Well, AFAICT we still allocate a log vector to attach to the log item
(if one doesn't exist already), but that might not be your point.
Indeed, we essentially wouldn't log anything or otherwise insert the log
item if ->iop_size() tells us there's nothing to log (or order).

> I think I'd be more comfortable with this patch if there was an ASSERT
> to that effect so that if some future patch screws up and fails to
> attach any iovecs to a dirty buffer (or sets the dirty flag without
> marking anything dirty) then it's clear that this isn't supposed to
> happen.
> 

... or if some future patch modifies a buffer and somehow dirties it
without logging it, or if the logging code breaks and fails to track a
request to log an object. ;)

Yeah, I agree on an assert as a minimum contingency.

> As for clearing LID_DIRTY, someone handed us a log item in an
> inconsistent state, so perhaps we should shut down the fs instead?  I
> get that LID_DIRTY is a flag that is a proxy for counting the iovecs,
> but if the iovec array and the flag disagree then something funny is
> going on.  Then again I guess it's mysterious if something scribbles on
> our incore log and the fs just shuts down... so I guess I'd be ok with
> clearing the flag so long as /something/ gets logged about in-memory
> state being weird even on production kernels.

### [Given information]
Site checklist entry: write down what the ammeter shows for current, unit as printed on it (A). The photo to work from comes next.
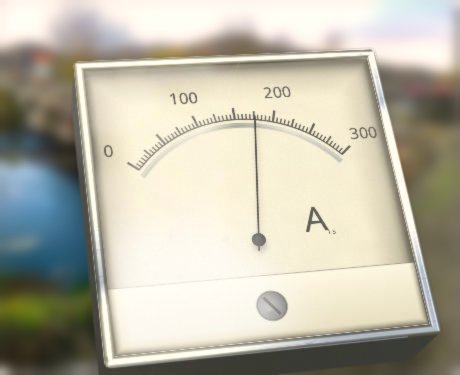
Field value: 175 A
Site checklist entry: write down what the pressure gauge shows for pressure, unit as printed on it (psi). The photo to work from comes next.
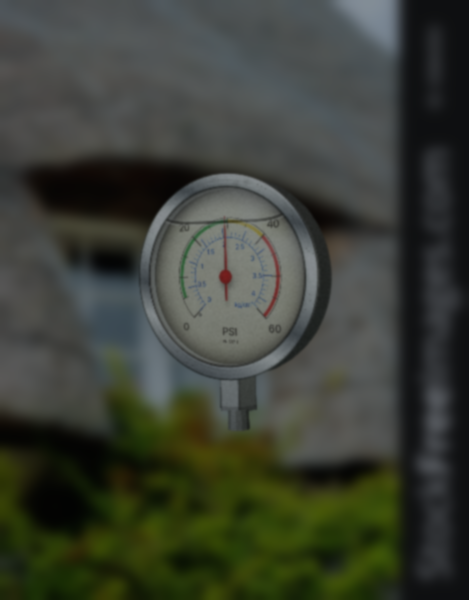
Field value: 30 psi
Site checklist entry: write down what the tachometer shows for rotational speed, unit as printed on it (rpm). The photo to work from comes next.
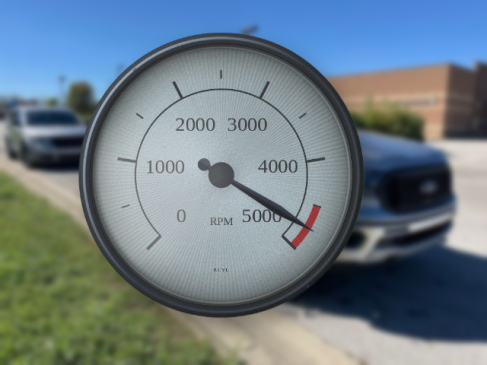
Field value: 4750 rpm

### [Work order]
Pick up the discussion about logging dirty buffers after its last line and keep it going.

### [Response]
> 

As I see it, it's really not so much about the log item as it is about
the implications of implicitly (partially) clearing a dirty transaction.
We definitely don't want to insert a clean (niovecs == 0, ->li_lv ==
NULL) log item into the CIL. That's part of what this patch does and
certainly makes sense.

However, what it also does is assume the transaction that set
the lidp dirty did not physically modify the associated metadata item
based on what was(n't) logged. If the metadata wasn't modified, then
everything is fine, this causes no problems and shutting down would be
overkill for what was likely a code bug to erroneously dirty a lidp. If
the metadata was modified, then the transaction commit probably corrupts
the filesystem (consider how whatever else is in the transaction may
relate to the modified/unlogged buffer).

Essentially all I'm really suggesting is an earlier error check on the
transaction during the commit process. E.g., if a lidp is dirty but
points to a clean lip, return an error rather than assume whatever bug
that lead to dirtying the lip didn't modify the in-core metadata so that
in addition to not inserting to the CIL, we also minimize risk of silent
corruption.

Brian

[1] The specific bug was a case where we create a multi-block symlink
such that each block is an independent buffer. The last buffer holds the
last byte of the symlink, but the xfs_trans_log_buf() code failed to log
that byte, which essentially means that nothing in the buffer was
logged.

If I remember all the details correctly, this resulted in the following
sequence at tx commit:

- allocate a niovecs == 0 log vector (via ->iop_size())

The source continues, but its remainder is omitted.